◆ Reading passage ◆
Even more noteworthy to my mind was what happened after that. In the 70s, the country’s dissidents rallied around a rock band, a crew of Zappa-heads known as the Plastic People of the Universe that the government had forced underground. Vaclav Havel and others took up their cause and formed the core of a political movement that would take over the government in 1989. It seems unbelievable now that a rock band—a good rock band—could have had that kind of real-world effect.

Anyway, the point of the above history lesson is that I’d read and heard a lot about Prague but never seen the thing itself. (Well, that’s not entirely true: I had seen Mandy Moore in Chasing Liberty, where, as the daughter of the president of the United States, she helps make the city and much of Europe into a U.S. colony (of partying down!). Not as inspiring as Prague Spring perhaps, but it was something.) Two weeks ago, a friend and I visited the city for five days and took a train to Vienna for two. I didn’t take many photos—I never remember to pull out the camera at the opportune moment—but I’m hoping this post will serve as a memory bank of sorts. I’ll take it element by element.

The Flight: As anyone who has read this blog before knows, airplanes and I don’t mix. I can get myself on one, but it isn’t easy. In the days leading up to our Sunday afternoon Czech Airlines flight, I had reached a point where I was pretty much assuming the plane would crash. But I did a last-minute Wikipedia search and found that the only snafu the airline had had in recent years was a plane that overshot a runway in Canada last year. That didn’t sound too bad. Oh, that TB guy was on a Czech flight…ah well, probably not going to happen again, right?

As this plane rolled down the runway—why does it always take just a second longer than I think it should to get off the ground?—two thoughts came into my head. They were the same ones I always have at this point: “Why the hell am I doing this?” followed immediately by “Is it too late to get off?” After that, though, I was surprisingly relaxed. It may have been because the wine was free.

The Cab Ride: Any journey from the airport into a new European city is a little off-putting. You’re utterly dislocated and hurtling at top speed. I can’t imagine what I would think coming to New York for the first time and being greeted with a desperate, seemingly life-or-death yellow-taxi ride through the outer boroughs’ half-collapsing, overcrowded, just-plain-ugly expressways. I guess I wouldn’t expect anything less.

Coming into Prague we buzzed through early rush-hour traffic. It was dark. It was 20 degrees colder than it had been in New York (my light jacket was clearly not going to cut it). The cabbie looked like a hard man. He spoke no English, we spoke no Czech. We had no idea how much the cab ride was supposed to cost.

Let the vacation begin!

◆ Data for this exercise ◆
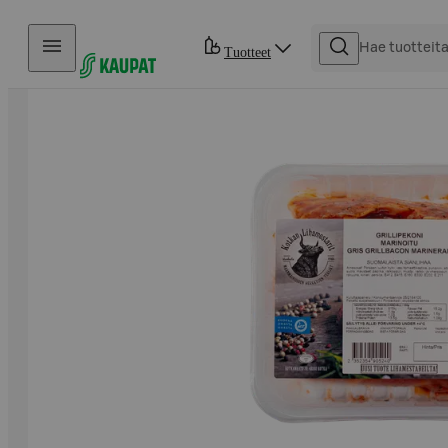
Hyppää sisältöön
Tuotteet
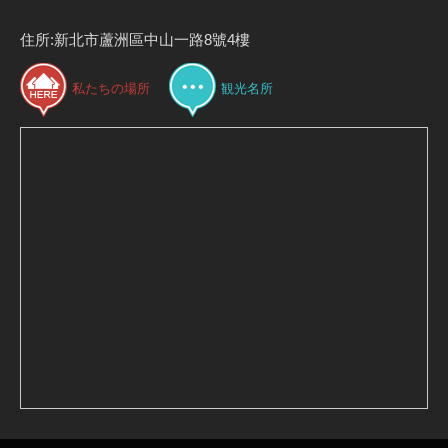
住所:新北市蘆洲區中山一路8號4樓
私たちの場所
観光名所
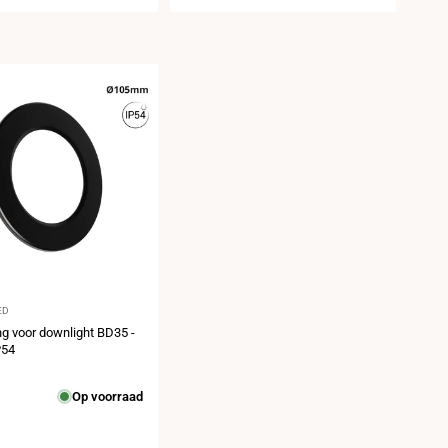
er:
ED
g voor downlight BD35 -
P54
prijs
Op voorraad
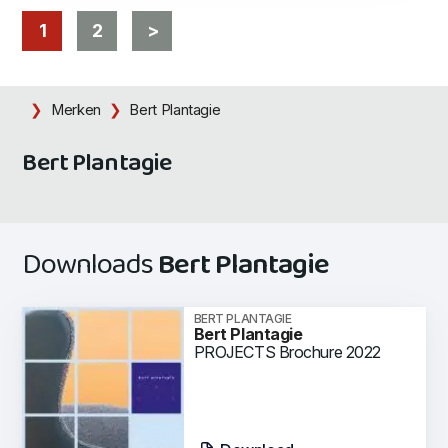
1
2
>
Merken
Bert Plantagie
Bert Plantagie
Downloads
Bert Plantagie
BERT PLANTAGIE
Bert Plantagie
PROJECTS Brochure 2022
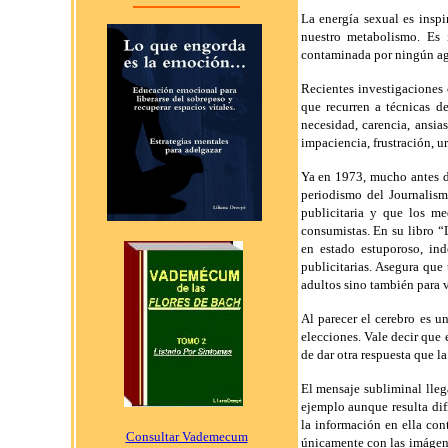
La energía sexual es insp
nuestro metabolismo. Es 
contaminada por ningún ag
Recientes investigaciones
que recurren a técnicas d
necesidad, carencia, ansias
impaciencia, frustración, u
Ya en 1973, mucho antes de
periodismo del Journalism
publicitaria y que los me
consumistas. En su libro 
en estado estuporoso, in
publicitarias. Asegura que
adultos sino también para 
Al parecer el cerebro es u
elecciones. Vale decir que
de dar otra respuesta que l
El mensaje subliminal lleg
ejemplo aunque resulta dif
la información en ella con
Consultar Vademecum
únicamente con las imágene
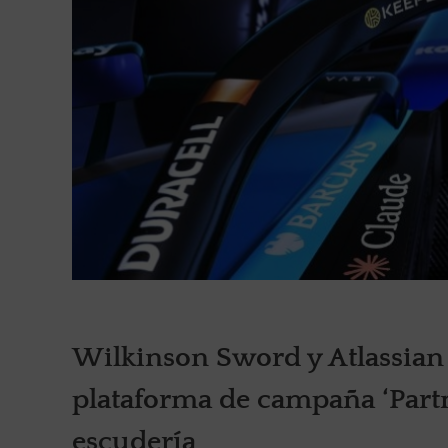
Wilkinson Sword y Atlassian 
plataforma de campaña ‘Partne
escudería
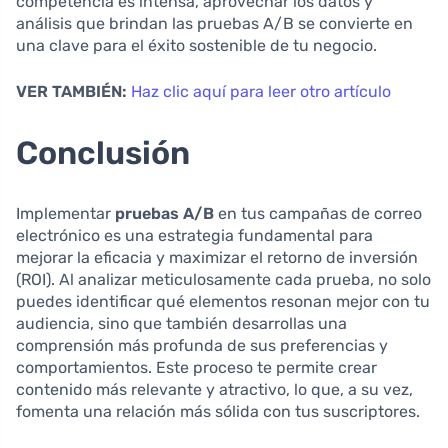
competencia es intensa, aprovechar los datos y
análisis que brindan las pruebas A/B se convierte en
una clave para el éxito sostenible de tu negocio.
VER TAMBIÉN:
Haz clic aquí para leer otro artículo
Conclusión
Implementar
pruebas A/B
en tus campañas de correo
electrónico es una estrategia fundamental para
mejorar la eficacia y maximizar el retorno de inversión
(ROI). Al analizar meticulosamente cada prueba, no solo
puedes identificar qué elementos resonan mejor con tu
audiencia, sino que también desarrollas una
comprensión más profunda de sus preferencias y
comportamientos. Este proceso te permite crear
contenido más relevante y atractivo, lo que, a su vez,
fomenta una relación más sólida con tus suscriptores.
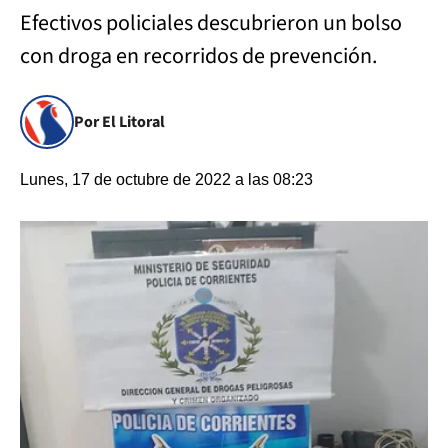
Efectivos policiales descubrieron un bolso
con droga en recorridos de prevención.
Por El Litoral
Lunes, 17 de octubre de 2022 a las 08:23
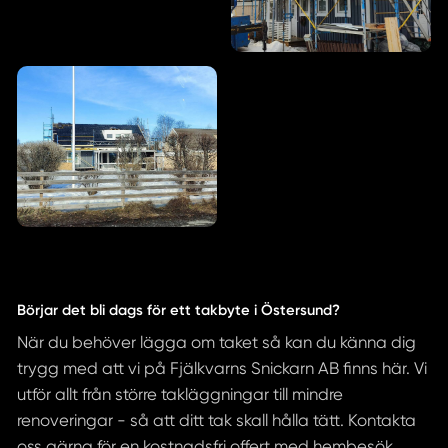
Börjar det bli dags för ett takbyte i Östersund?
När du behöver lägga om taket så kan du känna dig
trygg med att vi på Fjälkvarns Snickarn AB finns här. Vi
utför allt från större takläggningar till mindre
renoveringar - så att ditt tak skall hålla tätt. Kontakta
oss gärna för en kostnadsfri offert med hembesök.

◆ Assigned task 1 ◆
Translate this sentence from the Prague travel post into Spanish: "The cabbie looked like a hard man."
◆ Assigned task 2 ◆
How many lines of the entries contain the string "sino"? Give only the number.

◆ Reply 1 ◆
El taxista parecía un hombre duro.

◆ Reply 2 ◆
2